My Big Fat Greek Wedding 2 Review

Who thought we needed a sequel to 2002’s My Big Fat Greek Wedding? Sure, it became the highest-grossing movie to never reach number one at the box office and even managed to nab a nomination for the Academy Award for Best Original Screenplay, but did Universal actually think that it stood a chance against the comic book fans who are rushing to the theater this weekend? Even if you enjoyed the first movie, My Big Fat Greek Wedding 2 is sure to test your patience.

It has been fourteen years since we last left Toula (Nia Vardalos) and Ian (John Corbett), but somehow they now have a seventeen-year-old daughter, Paris (Elena Kampouris). Just as they are preparing for Paris to move away for college, Toula’s parents (Lainie Kazan and Michael Constantine) discover that their marriage was never legitimized. So, the family must return to their loud and crass ways to throw an extravagant wedding.
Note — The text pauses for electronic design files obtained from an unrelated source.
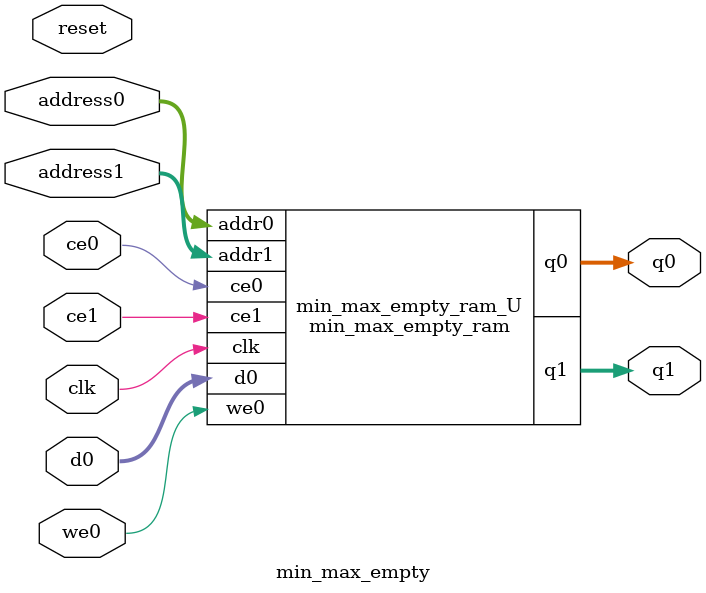
<source format=v>

`timescale 1 ns / 1 ps
module min_max_empty_ram (addr0, ce0, d0, we0, q0, addr1, ce1, q1,  clk);

parameter DWIDTH = 32;
parameter AWIDTH = 7;
parameter MEM_SIZE = 100;

input[AWIDTH-1:0] addr0;
input ce0;
input[DWIDTH-1:0] d0;
input we0;
output reg[DWIDTH-1:0] q0;
input[AWIDTH-1:0] addr1;
input ce1;
output reg[DWIDTH-1:0] q1;
input clk;

(* ram_style = "block" *)reg [DWIDTH-1:0] ram[0:MEM_SIZE-1];




always @(posedge clk)  
begin 
    if (ce0) 
    begin
        if (we0) 
        begin 
            ram[addr0] <= d0; 
            q0 <= d0;
        end 
        else 
            q0 <= ram[addr0];
    end
end


always @(posedge clk)  
begin 
    if (ce1) 
    begin
            q1 <= ram[addr1];
    end
end


endmodule


`timescale 1 ns / 1 ps
module min_max_empty(
    reset,
    clk,
    address0,
    ce0,
    we0,
    d0,
    q0,
    address1,
    ce1,
    q1);

parameter DataWidth = 32'd32;
parameter AddressRange = 32'd100;
parameter AddressWidth = 32'd7;
input reset;
input clk;
input[AddressWidth - 1:0] address0;
input ce0;
input we0;
input[DataWidth - 1:0] d0;
output[DataWidth - 1:0] q0;
input[AddressWidth - 1:0] address1;
input ce1;
output[DataWidth - 1:0] q1;



min_max_empty_ram min_max_empty_ram_U(
    .clk( clk ),
    .addr0( address0 ),
    .ce0( ce0 ),
    .d0( d0 ),
    .we0( we0 ),
    .q0( q0 ),
    .addr1( address1 ),
    .ce1( ce1 ),
    .q1( q1 ));

endmodule


</source>
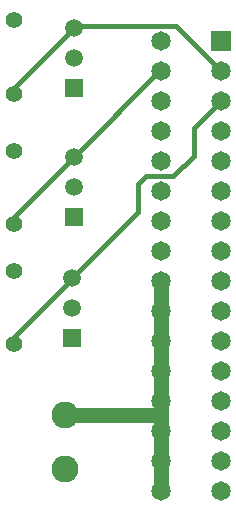
<source format=gtl>
%FSTAX23Y23*%
%MOIN*%
%SFA1B1*%

%IPPOS*%
%ADD10C,0.015000*%
%ADD11C,0.050000*%
%ADD12C,0.055000*%
%ADD13C,0.065000*%
%ADD14R,0.065000X0.065000*%
%ADD15C,0.059000*%
%ADD16R,0.059000X0.059000*%
%ADD17C,0.090000*%
%LNspinn5power-1*%
%LPD*%
G54D10*
X00675Y01345D02*
Y01437D01*
X00607Y01277D02*
X00675Y01345D01*
X00517Y01277D02*
X00607D01*
X0049Y0125D02*
X00517Y01277D01*
X0049Y01157D02*
Y0125D01*
X0027Y00937D02*
X0049Y01157D01*
X00615Y01777D02*
X00765Y01627D01*
X00675Y01437D02*
X00765Y01527D01*
X00075Y00717D02*
Y00742D01*
X00265Y00932*
X0027Y00937*
X00265Y00932D02*
X00275D01*
X00075Y01142D02*
X00275Y01342D01*
X00075Y01117D02*
Y01142D01*
X00275Y01342D02*
X00562Y01629D01*
X00075Y01572D02*
X00275Y01772D01*
X00075Y01552D02*
Y01572D01*
X00275Y01777D02*
X00615D01*
G54D11*
X00565Y00227D02*
Y00327D01*
Y00427*
Y00482*
Y00527*
Y00627*
Y00727*
Y00827*
Y00927*
X00245Y00482D02*
X00565D01*
G54D12*
X00075Y00962D03*
Y00717D03*
Y01362D03*
Y01117D03*
Y01552D03*
Y01797D03*
G54D13*
X00765Y00727D03*
Y01027D03*
Y01327D03*
Y01627D03*
Y00527D03*
Y00427D03*
Y00327D03*
Y00227D03*
X00565Y00527D03*
Y00427D03*
Y00327D03*
Y00227D03*
X00765Y00627D03*
Y00827D03*
Y00927D03*
Y01127D03*
Y01227D03*
Y01427D03*
Y01527D03*
X00565Y00627D03*
Y00827D03*
Y00927D03*
Y01127D03*
Y01227D03*
Y01427D03*
Y01527D03*
Y01727D03*
Y00727D03*
Y01027D03*
Y01327D03*
Y01627D03*
G54D14*
X00765Y01727D03*
G54D15*
X0027Y00937D03*
Y00837D03*
X00275Y01342D03*
Y01242D03*
Y01672D03*
Y01772D03*
G54D16*
X0027Y00737D03*
X00275Y01142D03*
Y01572D03*
G54D17*
X00245Y003D03*
Y0048D03*
M02*
</source>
The script for My Big Fat Greek Wedding 2 feels like an overlong draft for an episode of a lower tier sitcom. Of the several conflicts that are established, few are actually developed over the course of the movie and even less are presented with any kind of urgency. The audience is never given much of a reason to care about the lives of these characters, mainly because the film constantly abandons subplots and forces even less interesting ones in their place. None of this would matter, of course, if the jokes landed, but they rarely do. Most of the humor is simply nods to the first movie.

My Big Fat Greek Wedding 2 is at its best when it give Toula and Ian space to breathe, but they rarely get any screen time. The spotlight is placed on Paris (who rarely gives us a reason to root for her) and Toula’s parents (who worked as supporting characters, but they don’t really know what to do when they are the center of attention). The movie toys with the notion of the strain of time on Ian and Toula’s marriage, especially as their daughter becomes an adult, but it never really goes anywhere with the idea. A deeper examination of their marriage after a decade and a half would have made a much more compelling sequel.
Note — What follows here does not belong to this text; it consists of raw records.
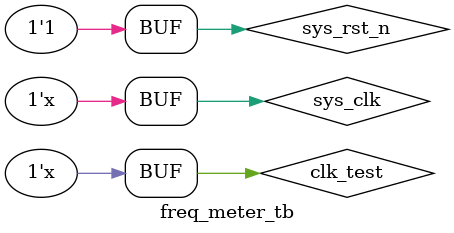
<source format=v>
`timescale 1ns / 1ns

module freq_meter_tb;

reg sys_clk;
reg sys_rst_n;
reg clk_test;

wire [31:0] freq;



// 重置
initial begin
    sys_clk = 0;
    sys_rst_n <= 0;
    #20; // 等待足够的时间以稳定系统
    sys_rst_n <= 1;
    clk_test =1;
end

// 时钟生成
always #10 sys_clk = ~sys_clk;


// 待测信号生成
always #50 clk_test = ~clk_test;

defparam freq_meter.freq_meter_calc_1.CNT_GATE_S_MAX = 749;
defparam freq_meter.freq_meter_calc_1.CNT_RISE_MAX = 124;

// 实例化被测模块
freq_meter freq_meter (
    .sys_clk(sys_clk),
    .sys_rst_n(sys_rst_n),
    .clk_test(clk_test),
    .freq(freq)
);
endmodule


</source>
Writer/star Nia Vardalos struck gold once, as she drew from experiences with her own family, but it would appear that she tapped out the well the first time around. Though your mother is sure to have a good time, you will walk out of My Big Fat Greek Wedding 2 wondering if the original was actually as charming and clever as you remember it to be.

Drink Every Time: the grandmother is used as a comedic prop.